The house was a hundred years old.
I would be here for a year working on my latest project.
By the time the men helping with the luggage left, it was dark.
I do not remember when I fell asleep.
The sound of someone walking in the attic woke me up.
My watch told me it was two in the morning.
Picking up a cane, I crept up expecting to find a thief but found no one there.
Too tired to investigate, I went back to sleep.
The next day I was busy unpacking when I heard the noise again.
I rushed up the stairs that opened into the attic, prepared for battle.
In the middle of the room stood a cat. I wanted to shoo it away but stopped.
I realized that I was not alone anymore.
I had a friend.

Worrying Mindfully – a short, short story

I was just back from a ten-day meditation retreat.

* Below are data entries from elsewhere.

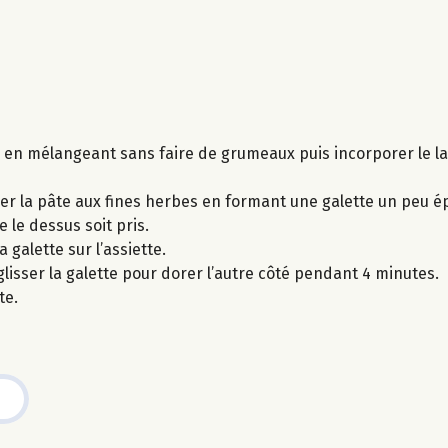
e en mélangeant sans faire de grumeaux puis incorporer le lai
ser la pâte aux fines herbes en formant une galette un peu é
 le dessus soit pris.
 galette sur l’assiette.
glisser la galette pour dorer l’autre côté pendant 4 minutes.
te.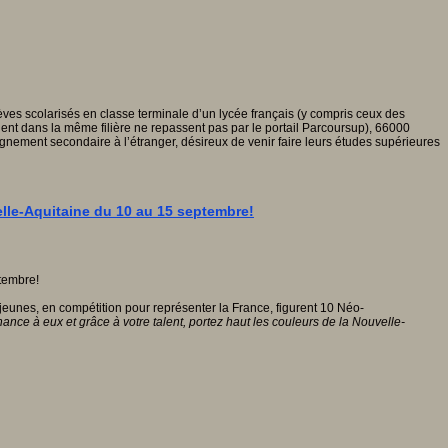
es scolarisés en classe terminale d’un lycée français (y compris ceux des
ent dans la même filière ne repassent pas par le portail Parcoursup), 66000
gnement secondaire à l’étranger, désireux de venir faire leurs études supérieures
lle-Aquitaine du 10 au 15 septembre!
unes, en compétition pour représenter la France, figurent 10 Néo-
ance à eux et grâce à votre talent, portez haut les couleurs de la Nouvelle-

Ten days of no talking, no contact with other humans. All that we had to do was concentrate on our breath.
It sounded simple in the brochures but turned out to be complicated stuff when put into practice.

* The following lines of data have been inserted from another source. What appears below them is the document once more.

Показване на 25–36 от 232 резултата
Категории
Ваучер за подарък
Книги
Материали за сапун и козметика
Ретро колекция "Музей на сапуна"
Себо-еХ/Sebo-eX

Ten days later, I returned refreshed and recharged.
Before I could ring the bell, the door opened, and my wife rushed out.


“I have to go out to buy the groceries,” my wife said, managing a smile.

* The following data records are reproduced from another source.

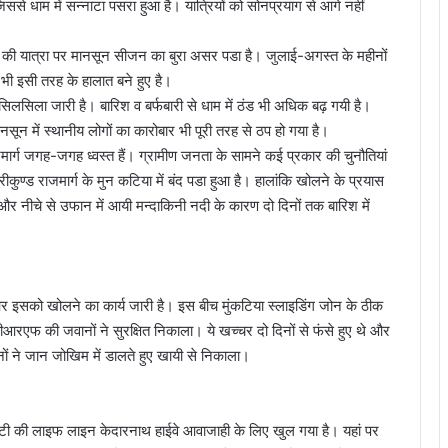
जिससे धाम में सन्नाटा पसरा हुआ है। यात्रियों को सोनप्रयाग से आगे नहीं
धाम की यात्रा पर मानसून सीजन का बुरा असर पडा है। जुलाई-अगस्त के महीनों
 भी इसी तरह के हालात बने हुए है।
 सिलसिला जारी है। बारिश व बर्फबारी से धाम में ठंड भी अधिक बढ़ गयी है।
सून में स्थानीय लोगों का कारोबार भी पूरी तरह से ठप हो गया है।
टरमार्ग जगह-जगह ध्वस्त हैं। ग्रामीण जनता के सामने कई प्रकार की चुनौतियां
ुण्ड राजमार्ग के मुन कटिया में बंद पडा हुआ है। हालांकि खोलने के प्रयास
ये और नीचे से उफान में आयी मन्दाकिनी नदी के कारण दो दिनों तक बारिश में
ै और इसको खोलने का कार्य जारी है। इस बीच मुंकटिया स्लाइडिंग जोन के ठीक
ीआरएफ की जवानों ने सुरक्षित निकाला। ये खच्चर दो दिनों से फंसे हुए थे और
ं ने जान जोखिम में डालते हुए खायी से निकाला।
रघाटी की लाइफ लाइन केदारनाथ हाईवे आवाजाही के लिए खुल गया है। यहां पर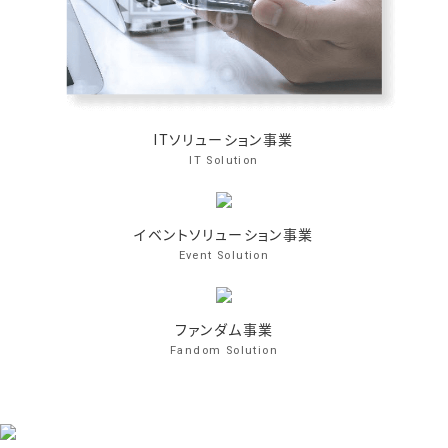
ITソリューション事業
IT Solution
イベントソリューション事業
Event Solution
ファンダム事業
Fandom Solution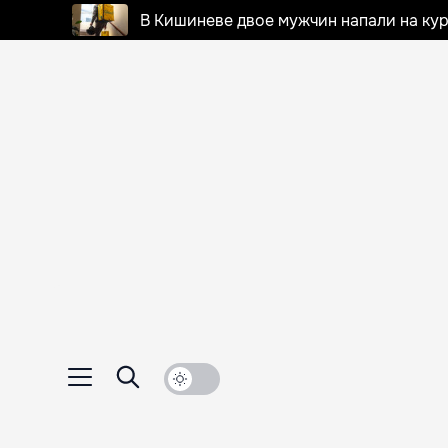
В Кишиневе двое мужчин напали на кур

As I closed the door behind her, the bell rang.
It was the watchman with a hand full of bills.


I was checking them when my son opened the door of his room.


“The roof is leaking. I have moved my desktop for now. You need to get the waterproofing done.”


I was back in my world of mindfully worrying!

The Monk without a Ferrari -a short, short story

“Focus on your breath!”
The voice of the teacher cut through the silence in the room.
I shifted my attention from the aching ankle to my itching nose.


“Focus on the breath as it comes in.
Notice there is a brief pause.
Now focus on the breath as it flows back out!”


The instructions were clear.
My mind was not.
I had left my wife, son, a busy work schedule, hundreds of emails and bills for this ten-day meditation retreat.


I peeped at the others through half-closed eyes.
The hall was full of men in various shapes and sizes.
Most of them seemed to be in agony.


The instructor was looking at me, and I shut my eyes immediately.
It was day one.
There were nine more days of breathing to go.
In all this peace and meditation, I was missing the chaos of my world!